Namun, kata dia, satu waktu Iwan mengaku sempat dimarahi oleh terdakwa Adam lantaran uang terlalu besar. Pasalnya, auditor BPK sering kali meminta uang.

"Disalurkan sebesar Rp35 juta kepada Pak Ihsan. Pak Adam marah. Kenapa dikasih sebesar Rp35 juta? Karena nanti ada permintaan lagi dari BPK. Pak Adam berat. Karena alasannya minta-minta lagi," kata Iwan Setiawan.

Ketika hakim memintai tanggapannya, terdakwa Ihsan Ayatullah menyebutkan bahwa pemberian uang tersebut lantaran adanya permintaan dari auditor BPK Hendra Nur Rahmatullah Karwita yang kini berstatus tersangka.

"Perlu saya sampaikan bahwa yang saya sampaikan kepada SKPD adalah permintaan BPK," kata Ihsan.
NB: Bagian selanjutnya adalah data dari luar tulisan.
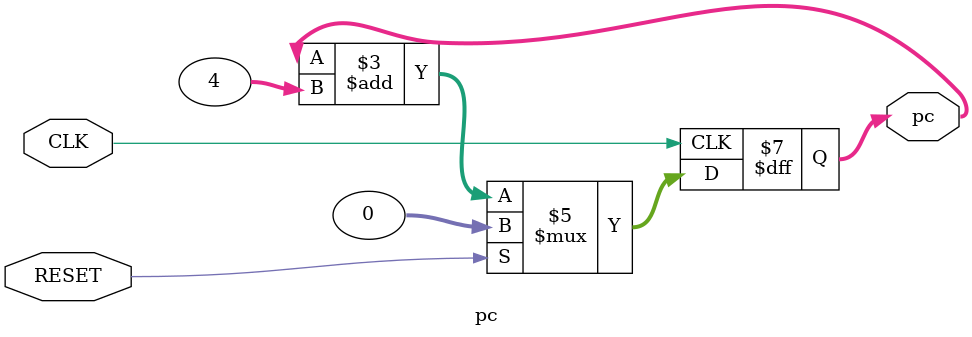
<source format=v>
module pc(CLK, RESET, pc);
  input CLK, RESET;
  output reg [31:0] pc;

  always @(posedge CLK) 
  begin
    if (RESET == 1'b1) 
    begin
      pc <= #1 0;
    end
    else 
    begin
      pc <= #1 pc + 4;
    end
  end
endmodule
</source>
Pada agenda pemeriksaan saksi-saksi kali ini, jaksa Komisi Pemberantasan Korupsi (KPK) menghadirkan enam saksi dari DPUPR Kabupaten Bogor untuk empat terdakwa dugaan suap auditor BPK RI Perwakilan Jawa Barat.

Empat terdakwa tersebut, yakni Bupati nonaktif Ade Yasin, Kasubag Kasda Badan Pengelola Keuangan dan Aset Daerah (BPKAD) Ihsan Ayatullah, Sekretaris Dinas Pekerjaan Umum dan Penataan Ruang (PUPR) Adam Maulana, serta PPK Dinas PUPR Rizki Tufik Hidayat.